I have not tested this with any other libraries yet, but presume this approach is not limited to jsonschema. It's a hack, and I'm not suggesting this be included in PyOxidizer itself, but I thought it might be worth mentioning in case anyone finds it useful.
Partially related to #436
Here's the implementation of pkgutil.read_data() from the Python stdlib:
def get_data(package, resource):
spec = importlib.util.find_spec(package)
if spec is None:
return None
loader = spec.loader
if loader is None or not hasattr(loader, 'get_data'):
return None
# XXX needs test
mod = (sys.modules.get(package) or
importlib._bootstrap._load(spec))
if mod is None or not hasattr(mod, '__file__'):
return None
# Modify the resource name to be compatible with the loader.get_data
# signature - an os.path format "filename" starting with the dirname of
# the package's __file__
parts = resource.split('/')
parts.insert(0, os.path.dirname(mod.__file__))
resource_name = os.path.join(*parts)
return loader.get_data(resource_name)
That if mod is None or not hasattr(mode, '__file__') check is preventing pkgutil.get_data() from working with PyOxidizer, even though OxidizedFinder implements get_data(). Sadness.
I'm really tempted to give up on __file__ being optional and set it to a virtual path under the current executable's path. This is what zipimport does and as long as a sys.path_hooks entry is registered, things should just work.
FWIW jsonschema is now using importlib.resources (https://github.com/Julian/jsonschema/pull/873/files) - v4.2.0.
Hmm, the new code doesn't seem to work for me on a pyoxidized Python 3.9:
File "jsonschema", line 29, in <module>
File "jsonschema.validators", line 349, in <module>
File "jsonschema._utils", line 60, in load_schema
File "importlib.resources", line 147, in files
File "importlib._common", line 14, in from_package
File "importlib._common", line 18, in fallback_resources
File "pathlib", line 1082, in __new__
File "pathlib", line 707, in _from_parts
File "pathlib", line 691, in _parse_args
TypeError: expected str, bytes or os.PathLike object, not NoneType
You're right @dae, I can reproduce when the location is in-memory.

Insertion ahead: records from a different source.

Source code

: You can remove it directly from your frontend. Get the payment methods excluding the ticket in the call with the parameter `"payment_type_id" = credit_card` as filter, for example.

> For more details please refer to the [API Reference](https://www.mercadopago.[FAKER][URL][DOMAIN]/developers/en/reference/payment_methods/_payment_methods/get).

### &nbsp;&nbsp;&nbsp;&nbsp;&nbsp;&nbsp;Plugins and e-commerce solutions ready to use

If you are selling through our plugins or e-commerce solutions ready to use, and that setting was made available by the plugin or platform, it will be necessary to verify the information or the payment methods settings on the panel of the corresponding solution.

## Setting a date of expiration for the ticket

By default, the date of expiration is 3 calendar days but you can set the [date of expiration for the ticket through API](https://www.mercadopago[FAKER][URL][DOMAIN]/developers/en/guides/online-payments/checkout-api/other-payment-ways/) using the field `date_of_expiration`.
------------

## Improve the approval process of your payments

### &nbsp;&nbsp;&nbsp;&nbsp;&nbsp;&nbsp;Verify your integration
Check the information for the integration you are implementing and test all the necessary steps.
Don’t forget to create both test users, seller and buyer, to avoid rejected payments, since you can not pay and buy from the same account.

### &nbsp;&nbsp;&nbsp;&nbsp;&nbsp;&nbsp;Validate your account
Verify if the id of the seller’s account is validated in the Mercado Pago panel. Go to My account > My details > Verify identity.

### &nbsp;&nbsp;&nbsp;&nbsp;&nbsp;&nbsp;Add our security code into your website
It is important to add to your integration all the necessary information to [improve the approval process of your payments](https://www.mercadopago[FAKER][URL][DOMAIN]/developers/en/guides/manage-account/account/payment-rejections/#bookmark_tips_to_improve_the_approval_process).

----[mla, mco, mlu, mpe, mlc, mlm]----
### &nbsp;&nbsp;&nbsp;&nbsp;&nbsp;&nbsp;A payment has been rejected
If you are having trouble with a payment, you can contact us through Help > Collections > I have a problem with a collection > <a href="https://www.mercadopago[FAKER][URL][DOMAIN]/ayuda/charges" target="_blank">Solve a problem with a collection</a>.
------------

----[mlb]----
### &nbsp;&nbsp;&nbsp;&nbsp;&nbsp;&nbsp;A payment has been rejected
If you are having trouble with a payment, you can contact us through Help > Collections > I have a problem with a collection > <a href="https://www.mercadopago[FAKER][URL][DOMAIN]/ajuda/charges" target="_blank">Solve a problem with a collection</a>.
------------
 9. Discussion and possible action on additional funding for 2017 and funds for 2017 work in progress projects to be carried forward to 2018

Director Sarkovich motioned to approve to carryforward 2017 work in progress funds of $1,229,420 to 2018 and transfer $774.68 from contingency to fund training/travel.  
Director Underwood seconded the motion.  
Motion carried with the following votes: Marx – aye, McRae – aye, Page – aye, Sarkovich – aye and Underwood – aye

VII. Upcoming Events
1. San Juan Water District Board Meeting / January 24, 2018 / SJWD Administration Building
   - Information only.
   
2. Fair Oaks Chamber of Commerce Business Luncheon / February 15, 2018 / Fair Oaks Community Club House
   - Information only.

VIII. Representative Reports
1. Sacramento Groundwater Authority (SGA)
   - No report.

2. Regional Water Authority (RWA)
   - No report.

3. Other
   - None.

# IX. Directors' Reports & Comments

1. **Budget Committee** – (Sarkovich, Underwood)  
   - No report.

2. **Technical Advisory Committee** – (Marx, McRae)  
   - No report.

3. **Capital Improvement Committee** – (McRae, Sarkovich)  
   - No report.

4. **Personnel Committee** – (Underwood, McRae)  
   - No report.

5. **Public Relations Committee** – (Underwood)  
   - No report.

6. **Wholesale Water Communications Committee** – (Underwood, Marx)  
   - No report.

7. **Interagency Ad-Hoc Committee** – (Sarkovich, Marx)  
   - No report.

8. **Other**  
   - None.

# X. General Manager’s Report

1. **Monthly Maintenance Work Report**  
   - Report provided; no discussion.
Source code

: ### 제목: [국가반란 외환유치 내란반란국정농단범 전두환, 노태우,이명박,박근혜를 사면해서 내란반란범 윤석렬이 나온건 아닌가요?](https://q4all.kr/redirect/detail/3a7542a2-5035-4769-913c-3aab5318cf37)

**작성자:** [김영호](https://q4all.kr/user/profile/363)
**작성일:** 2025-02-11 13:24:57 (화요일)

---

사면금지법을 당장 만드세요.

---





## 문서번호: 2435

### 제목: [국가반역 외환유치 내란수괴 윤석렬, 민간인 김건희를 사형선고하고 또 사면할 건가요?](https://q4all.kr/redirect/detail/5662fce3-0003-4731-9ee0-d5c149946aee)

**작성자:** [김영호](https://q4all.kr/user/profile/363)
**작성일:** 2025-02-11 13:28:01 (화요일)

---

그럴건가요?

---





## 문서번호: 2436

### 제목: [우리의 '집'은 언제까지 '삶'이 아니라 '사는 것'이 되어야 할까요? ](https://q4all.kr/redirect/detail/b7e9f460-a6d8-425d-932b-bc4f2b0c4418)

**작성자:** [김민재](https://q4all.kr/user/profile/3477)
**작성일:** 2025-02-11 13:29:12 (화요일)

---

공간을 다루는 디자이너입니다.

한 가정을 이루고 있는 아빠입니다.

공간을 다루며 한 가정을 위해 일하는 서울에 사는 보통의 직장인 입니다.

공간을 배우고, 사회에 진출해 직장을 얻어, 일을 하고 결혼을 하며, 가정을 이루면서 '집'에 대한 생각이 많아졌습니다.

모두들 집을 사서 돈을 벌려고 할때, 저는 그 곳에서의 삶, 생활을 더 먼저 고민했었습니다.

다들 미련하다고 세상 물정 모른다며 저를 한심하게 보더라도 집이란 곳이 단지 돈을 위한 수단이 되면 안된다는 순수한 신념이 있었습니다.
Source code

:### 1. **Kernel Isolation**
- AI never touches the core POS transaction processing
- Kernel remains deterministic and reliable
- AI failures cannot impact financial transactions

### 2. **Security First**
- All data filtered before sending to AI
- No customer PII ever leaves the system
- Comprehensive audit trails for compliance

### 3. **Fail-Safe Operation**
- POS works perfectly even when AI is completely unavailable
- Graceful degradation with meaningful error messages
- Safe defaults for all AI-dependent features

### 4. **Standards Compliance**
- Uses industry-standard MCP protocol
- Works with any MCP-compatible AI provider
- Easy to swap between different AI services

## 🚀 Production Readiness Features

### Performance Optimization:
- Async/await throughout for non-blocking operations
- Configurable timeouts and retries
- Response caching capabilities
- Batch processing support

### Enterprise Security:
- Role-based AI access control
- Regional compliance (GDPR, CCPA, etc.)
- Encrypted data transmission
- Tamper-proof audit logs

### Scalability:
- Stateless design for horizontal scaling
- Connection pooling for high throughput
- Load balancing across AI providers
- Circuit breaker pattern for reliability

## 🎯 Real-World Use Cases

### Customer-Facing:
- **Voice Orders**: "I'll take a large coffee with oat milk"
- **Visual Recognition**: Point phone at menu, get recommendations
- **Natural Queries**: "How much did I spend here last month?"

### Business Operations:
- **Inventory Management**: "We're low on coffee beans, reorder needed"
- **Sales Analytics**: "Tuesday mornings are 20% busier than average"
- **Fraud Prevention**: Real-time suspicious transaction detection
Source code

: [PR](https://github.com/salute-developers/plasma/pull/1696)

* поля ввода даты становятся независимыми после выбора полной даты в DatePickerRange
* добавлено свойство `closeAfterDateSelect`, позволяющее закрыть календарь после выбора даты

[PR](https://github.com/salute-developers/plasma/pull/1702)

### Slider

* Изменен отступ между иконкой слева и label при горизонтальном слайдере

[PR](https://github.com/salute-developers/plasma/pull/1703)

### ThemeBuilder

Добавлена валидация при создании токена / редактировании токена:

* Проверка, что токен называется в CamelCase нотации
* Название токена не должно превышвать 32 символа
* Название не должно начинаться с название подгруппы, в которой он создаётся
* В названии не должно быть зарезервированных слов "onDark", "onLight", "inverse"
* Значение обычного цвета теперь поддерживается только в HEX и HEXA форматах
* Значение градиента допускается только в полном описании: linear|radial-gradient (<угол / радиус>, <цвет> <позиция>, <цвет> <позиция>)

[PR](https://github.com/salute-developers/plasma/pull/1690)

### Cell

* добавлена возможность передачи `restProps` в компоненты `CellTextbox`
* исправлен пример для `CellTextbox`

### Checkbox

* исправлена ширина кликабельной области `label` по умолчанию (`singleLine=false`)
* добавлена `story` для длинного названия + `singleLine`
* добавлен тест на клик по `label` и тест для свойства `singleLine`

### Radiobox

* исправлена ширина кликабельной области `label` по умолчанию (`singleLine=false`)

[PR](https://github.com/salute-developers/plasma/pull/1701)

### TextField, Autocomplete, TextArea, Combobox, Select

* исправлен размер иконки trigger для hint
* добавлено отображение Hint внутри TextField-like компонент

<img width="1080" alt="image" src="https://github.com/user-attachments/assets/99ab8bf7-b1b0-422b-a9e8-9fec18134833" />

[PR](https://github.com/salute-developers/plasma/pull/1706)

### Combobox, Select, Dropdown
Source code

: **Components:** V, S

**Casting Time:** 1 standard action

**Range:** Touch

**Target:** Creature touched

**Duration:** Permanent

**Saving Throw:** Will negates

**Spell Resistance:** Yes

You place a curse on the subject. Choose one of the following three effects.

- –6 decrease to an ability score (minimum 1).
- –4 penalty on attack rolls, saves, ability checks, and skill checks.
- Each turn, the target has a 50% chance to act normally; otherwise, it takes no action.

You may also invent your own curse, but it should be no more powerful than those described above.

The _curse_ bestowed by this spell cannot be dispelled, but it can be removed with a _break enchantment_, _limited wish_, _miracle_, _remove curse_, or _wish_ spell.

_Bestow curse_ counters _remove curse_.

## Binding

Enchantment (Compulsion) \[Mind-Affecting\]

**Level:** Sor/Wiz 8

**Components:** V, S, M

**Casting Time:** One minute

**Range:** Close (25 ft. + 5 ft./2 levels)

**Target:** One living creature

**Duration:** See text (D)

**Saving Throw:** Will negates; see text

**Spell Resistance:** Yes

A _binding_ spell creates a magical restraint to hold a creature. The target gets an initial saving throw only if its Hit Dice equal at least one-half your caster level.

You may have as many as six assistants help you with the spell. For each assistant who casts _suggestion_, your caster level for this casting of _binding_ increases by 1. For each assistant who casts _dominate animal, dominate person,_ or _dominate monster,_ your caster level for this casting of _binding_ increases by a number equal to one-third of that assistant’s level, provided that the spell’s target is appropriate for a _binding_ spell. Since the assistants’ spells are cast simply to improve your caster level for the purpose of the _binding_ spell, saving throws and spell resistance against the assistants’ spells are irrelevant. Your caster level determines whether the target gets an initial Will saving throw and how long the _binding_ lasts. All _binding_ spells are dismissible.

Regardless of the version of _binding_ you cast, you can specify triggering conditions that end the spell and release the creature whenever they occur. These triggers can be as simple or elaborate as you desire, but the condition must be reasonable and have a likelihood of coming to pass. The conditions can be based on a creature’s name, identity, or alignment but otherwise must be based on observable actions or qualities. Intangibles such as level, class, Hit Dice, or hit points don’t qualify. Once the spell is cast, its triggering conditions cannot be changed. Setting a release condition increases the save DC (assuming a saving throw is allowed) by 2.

It does work with jsonschema v4.2.0 when using filesystem-relative.
The new code breaks due to https://github.com/indygreg/PyOxidizer/issues/237. It's doing exactly that:
It is possible some code somewhere (including in the Python standard library) is buggy and assumes presence of a 3.9 API (e.g. importlib.resources.files() implies support for these APIs on individual meta path importers. I could easily see how someone could test for hasattr(importlib.resources, "files") and assume all meta path importers support .files(). This behavior would be naive about the possibility of 3rd party meta path importers, such as OxidizedFinder.